### Work item
In the entries below, swap "slice" for "wedge" and keep everything else unchanged. Leave the pictures out of your answer.

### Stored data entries
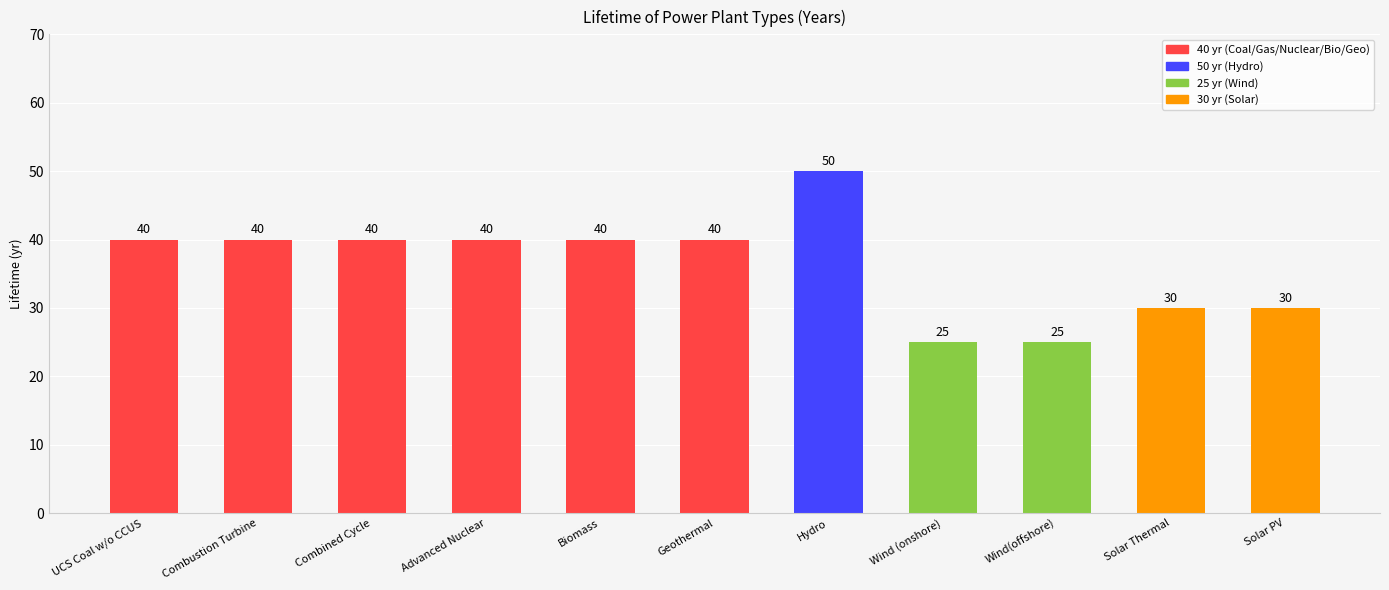

How many bars are there in total?

11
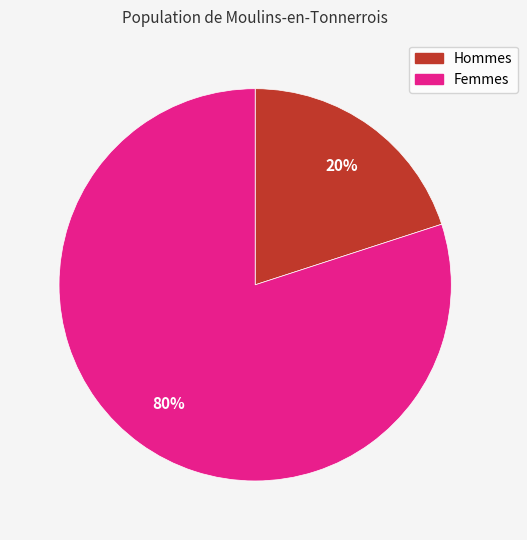

To the nearest percent, what is the difference between the largest and smallest slice percentages?

60%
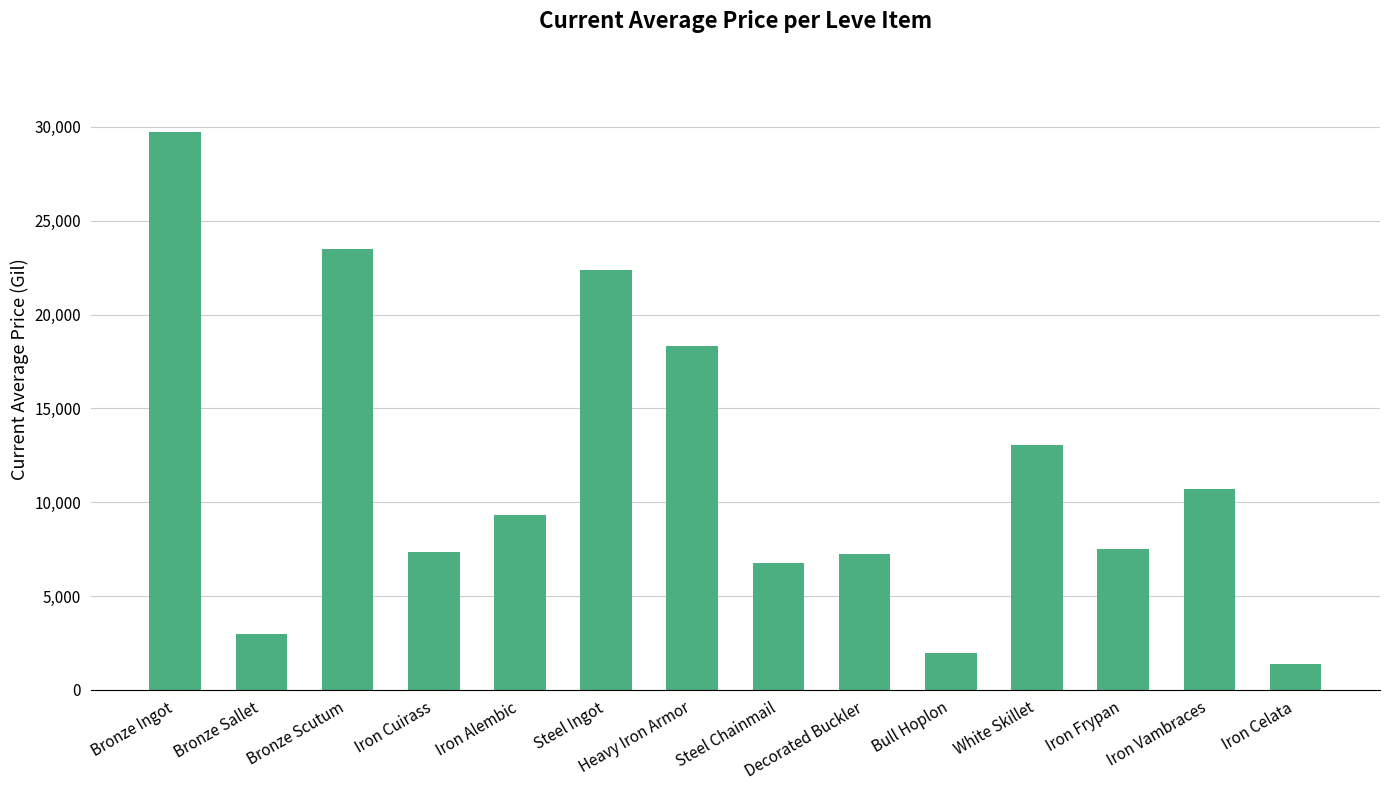

What is the label of the 7th bar from the left?

Heavy Iron Armor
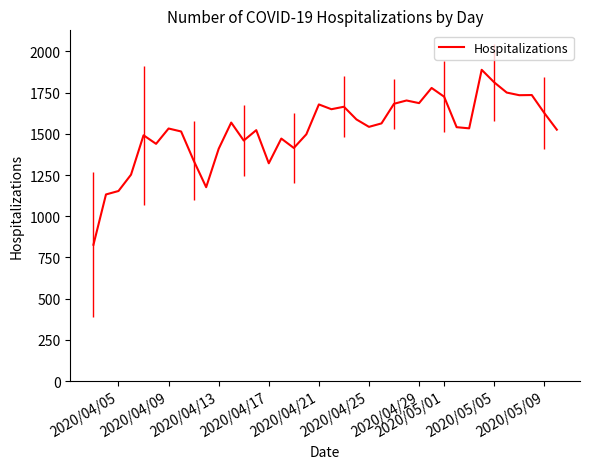

What is the greatest value displayed?

1888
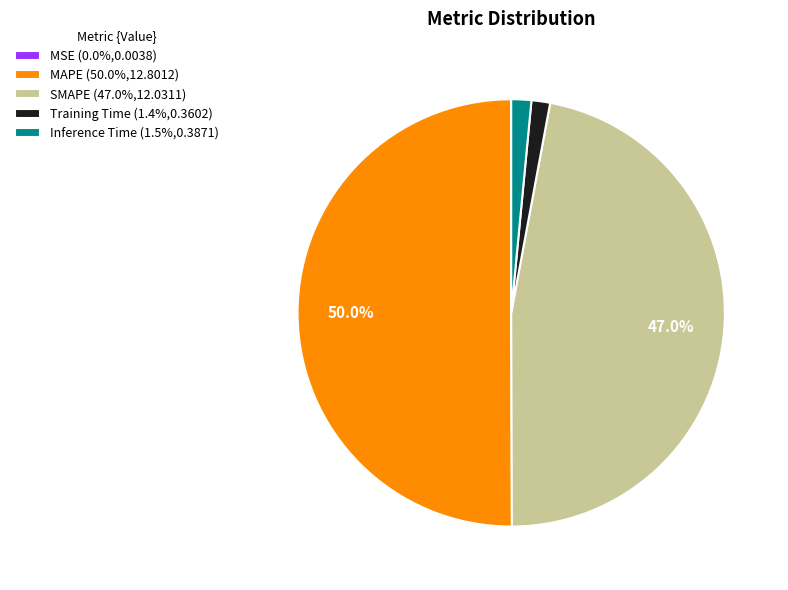

What is the total percentage of SMAPE (47.0%,12.0311) and MAPE (50.0%,12.8012)?

97.1%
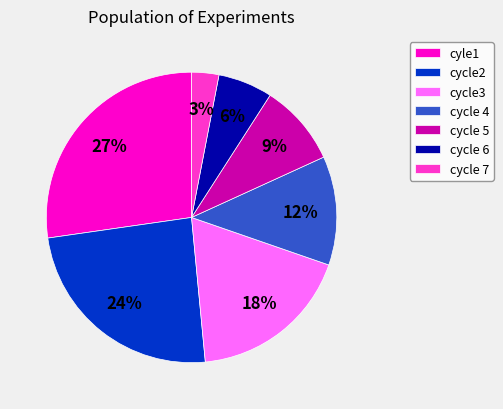

Combined, do cycle 6 and cycle2 account for over 50%?

No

### Response for this exercise
How many bars are there in total?

11

To the nearest percent, what is the difference between the largest and smallest wedge percentages?

60%

What is the label of the 7th bar from the left?

Heavy Iron Armor

What is the greatest value displayed?

1888

What is the total percentage of SMAPE (47.0%,12.0311) and MAPE (50.0%,12.8012)?

97.1%

Combined, do cycle 6 and cycle2 account for over 50%?

No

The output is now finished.